Background: Large-scale sustained medical surges (like the COVID-19 pandemic) can exceed existing hospital capacity and can result in activation of Alternate Care Facilities (ACFs). Traditional ACFs have repeatedly demonstrated limitations including inadequate privacy, HVAC control, infection prevention challenges, lack of integrated clinical systems, and poor patient and staff experience. With grant funding from the Defense Health Agency (DHA) and in conjunction with the National Disaster Medical System (NDMS) pilot, we sought a scalable, rapidly deployable, and patient-centered alternative: converting a hotel into a hospital. Hotels have intrinsic advantages: private rooms, bathrooms, temperature control, food service, laundry, and established infrastructure. They have been used for ACFs previously but usually only for limited medical care. Few have ever been fully converted to provide full med-surg and ICU hospital care.
Purpose: To develop and validate the Hotel-to-Hospital (H2H) conversion playbook (https://www.hotel2hospital.info/uploads/7/4/3/6/74368907/_h2h_guidebook_digital_2025.10.17_reduced.pdf) to provide full hospital-level care within 4 weeks.
Description: A multidisciplinary team, including experts from emergency management and hospital operations as well as architects, engineers, IT, clinical departments, response partners, and hotel leadership, embarked on a three-year research project to prove a hotel could be a viable solution for an ACF. We converted portions of a hotel into a hospital fully integrated with our hospital’s electronic medical record, supply chain, pharmacy, lab, radiology, respiratory therapy, and infection prevention to operate as a remote “wing” of the managing hospital.
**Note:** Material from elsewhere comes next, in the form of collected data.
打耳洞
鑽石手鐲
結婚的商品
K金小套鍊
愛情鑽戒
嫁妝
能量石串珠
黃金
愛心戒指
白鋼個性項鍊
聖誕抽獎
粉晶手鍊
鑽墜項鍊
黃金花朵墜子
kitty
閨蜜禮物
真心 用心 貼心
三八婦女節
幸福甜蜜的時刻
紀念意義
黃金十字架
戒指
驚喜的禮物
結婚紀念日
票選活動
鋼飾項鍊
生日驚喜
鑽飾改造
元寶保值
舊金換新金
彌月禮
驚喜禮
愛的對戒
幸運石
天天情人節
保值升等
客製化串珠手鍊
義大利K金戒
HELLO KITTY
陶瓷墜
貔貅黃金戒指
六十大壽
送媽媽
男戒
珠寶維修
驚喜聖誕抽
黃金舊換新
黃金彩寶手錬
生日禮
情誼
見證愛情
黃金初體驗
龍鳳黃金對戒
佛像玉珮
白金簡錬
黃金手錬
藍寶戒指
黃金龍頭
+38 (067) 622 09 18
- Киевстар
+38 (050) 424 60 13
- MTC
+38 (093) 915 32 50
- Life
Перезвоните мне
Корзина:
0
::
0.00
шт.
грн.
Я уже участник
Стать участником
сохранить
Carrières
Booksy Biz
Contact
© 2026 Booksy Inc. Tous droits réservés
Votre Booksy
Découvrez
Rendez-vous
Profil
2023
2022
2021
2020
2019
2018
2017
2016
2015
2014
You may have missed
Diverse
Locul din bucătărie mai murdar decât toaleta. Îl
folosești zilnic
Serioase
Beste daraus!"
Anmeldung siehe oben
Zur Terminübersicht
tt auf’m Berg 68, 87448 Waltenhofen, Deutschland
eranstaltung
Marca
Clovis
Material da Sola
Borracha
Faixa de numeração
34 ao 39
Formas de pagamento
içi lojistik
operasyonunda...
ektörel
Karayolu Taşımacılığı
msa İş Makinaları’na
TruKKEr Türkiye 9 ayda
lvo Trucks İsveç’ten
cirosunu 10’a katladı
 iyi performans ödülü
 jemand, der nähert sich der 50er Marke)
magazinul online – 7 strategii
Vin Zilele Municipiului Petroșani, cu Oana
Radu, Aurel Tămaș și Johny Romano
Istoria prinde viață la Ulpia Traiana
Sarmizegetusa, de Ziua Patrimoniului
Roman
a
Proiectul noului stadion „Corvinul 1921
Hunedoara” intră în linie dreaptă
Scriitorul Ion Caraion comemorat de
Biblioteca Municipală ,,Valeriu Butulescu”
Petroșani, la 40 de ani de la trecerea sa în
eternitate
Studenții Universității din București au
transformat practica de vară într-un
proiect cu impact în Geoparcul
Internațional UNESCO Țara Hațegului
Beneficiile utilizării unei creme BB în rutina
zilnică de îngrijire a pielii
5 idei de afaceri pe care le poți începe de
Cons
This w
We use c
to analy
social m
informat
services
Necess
Conversion activities included architectural design; creating ICU and med-surg capabilities in hotel rooms and conference rooms; simulating oxygen delivery systems and emergency power; adapting hotel rooms for nurses’ stations, pharmacy, laboratory, and diagnostic imaging. Existing hotel services such as food service, laundry, housekeeping, wayfinding, and maintenance were incorporated to support healthcare operations. The team validated patient flow, admissions, medication management, specimen handling, radiology workflows, telehealth, emergency response, and end-to-end documentation through a “Day in the Life” activities with frontline clinicians.Lessons learned include validating standard patient care in repurposed hotel beds (including CPR quality equivalent to hospital beds); rapid conversion of hotel spaces into single and double occupancy med-surg rooms with integrated headwalls; full integration with IT services including remote telemetry and features such as 5-digit calling; a production build of Epic™ with full feature PACS, EKG, and lab capabilities; establishing point-of-care lab services; and on-site Pyxis™ mediation dispensing from the pharmacy.
Conclusions: The H2H is a viable solution for expanding staffed bed capacity without building new facilities. A hotel can be converted into a functional, hospital-integrated ACF in less than 4 weeks and is capable of safe, patient-centered care during prolonged medical surges. Existing hotel infrastructure and services significantly reduce construction needs, improve patient experience, and support hospital operations. The H2H model represents a reproducible, scalable, and resource-efficient strategy for medical surge planning.